Ultime volontà degli italiani illustri

06/03/2012  In mostra a Roma i testamenti di personaggi famosi della storia italiana: pontefici, politici, musicisti, scienziati, poeti e grandi capitani d'industria come Enzo Ferrari.

Si visita con emozione la mostra "Io qui sottoscritto," visitabile a Roma fino al 17 marzo presso l'Archivio Storico Capitolino. Organizzata  dal Consiglio Nazionale del Notariato e dalla Fondazione Italiana del Notariato nell'ambito delle celebrazioni per i 150 anni dell'Unità d'Italia, la mostra mette in mostra i testamenti di grandi personaggi della storia italiana. Di fronte al pensiero della morte, Papi, politici, scrittori, scienziati e musicisti dettano le loro ultime volontà. Verga, Pirandello, Deledda, Enzo Ferrari, Enrico Caruso, Ettore Petrolini, Gabriele D'Annunzio, Giovanni Agnelli senior, Guglielmo Marconi, Antonio Fogazzaro, per citarne solo alcuni. Danno disposizioni pratiche, pensano ai familiari e ai parenti, ma a volte si abbandonano anche a riflessioni più profonde.
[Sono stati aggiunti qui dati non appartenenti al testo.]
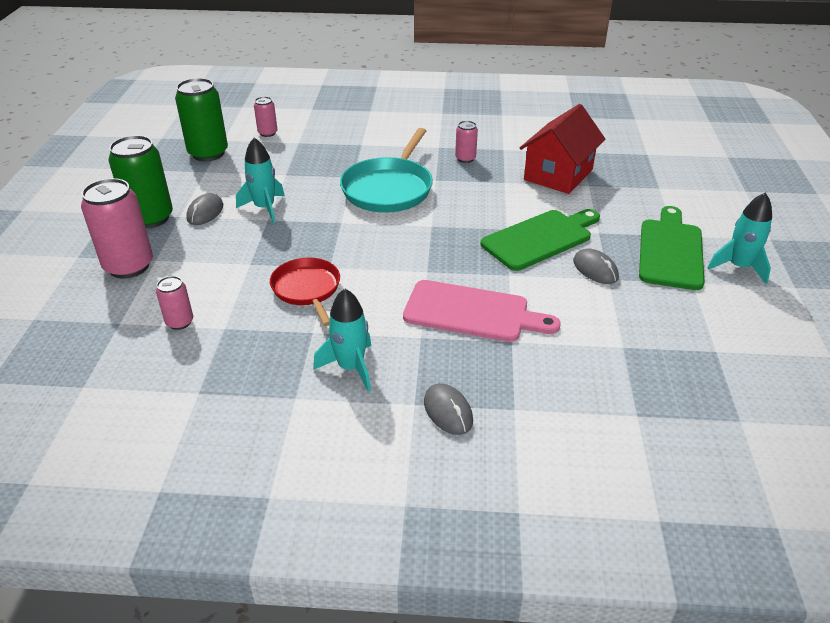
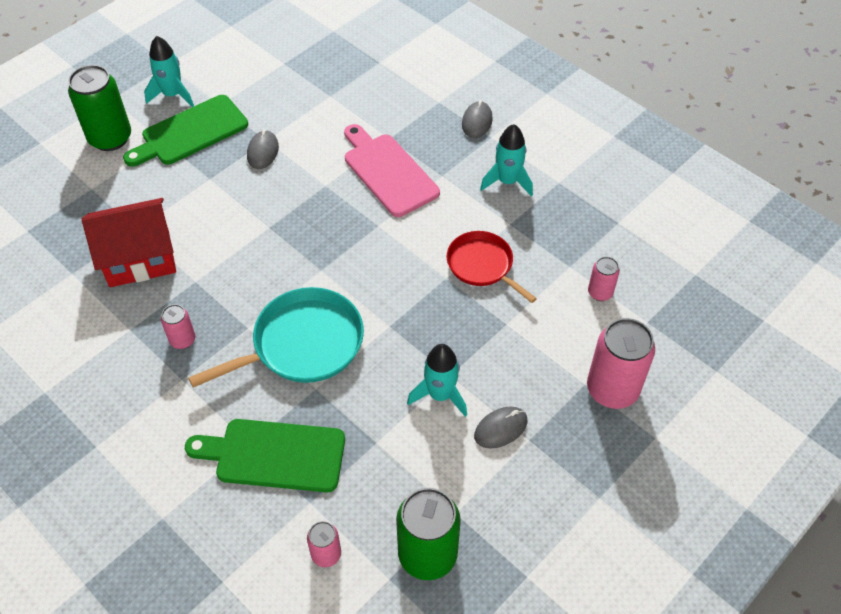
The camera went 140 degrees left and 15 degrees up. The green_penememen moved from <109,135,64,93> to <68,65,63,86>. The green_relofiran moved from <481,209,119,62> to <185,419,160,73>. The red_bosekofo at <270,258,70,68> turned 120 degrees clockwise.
Giuseppe Verdi, che lascia come erede universale la cugina, dispone con grande precisione le somme da dare in beneficenza a vari enti caritatevoli. Quindi chiede funerali "modestissimi", "senza canti e suoni". Alessandro Manzoni, comincia il suo testamento invocando  la "Santissima Trinità, Padre, Figliolo e Spirito Santo". Garibaldi lascia un testamento con disposizioni pratiche al quale aggiunge un testo più politico. Laconiche le ultime volontà di Luigi Pirandello: "Sia lasciata passare in silenzio la mia morte... morto non mi si vesta... carro d'infima classe, quello dei poveri... bruciatemi".


Nel testamento di Enrico De Nicola, primo presidente della Repubblica italiana, colpisce l'inizio: "Tutto il mio patrimonio è frutto esclusivo del mio lungo, assiduo, onesto lavoro professionale di cinquanta anni". Alcide De Gasperi lascia alla moglie Francesca un toccante testamento spirituale. "Muoio", scrive lo statista trentino, "colla coscienza d'aver combattuto la buona battaglia e colla sicurezza che un giorno i nostri ideali trionferanno".

Si rivolge alla moglie anche Giorgio Ambrosoli, l'avvocato liquidatore della Banca Privata Italiana, ucciso l'11 luglio 1979. Nel suo testamento spirituale, presago della fine tragica che lo aspetta, Ambrosoli scrive alla moglie Anna: "Sarà per te una vita dura ma sei una ragazza talmente brava che te la caverai sempre e farai come sempre il tuo dovere costi quello che costi".

Nei loro testamenti Giovanni XXIII e Paolo VI lasciano disposizioni pratiche alle quali aggiungono riflessioni sulla Chiesa e sulla vita. Papa Roncalli, dopo aver chiesto perdono per le sue colpe scrive: "nato povero, ma da onorata ed umile gente sono particolarmente lieto di morire povero". Papa Montini, dinanzi alla morte, sente "il dovere di celebrare il dono, la fortuna, la bellezza, il destino di questa stessa fugace esistenza" e manda "a tutti la benedizione del Papa che muore".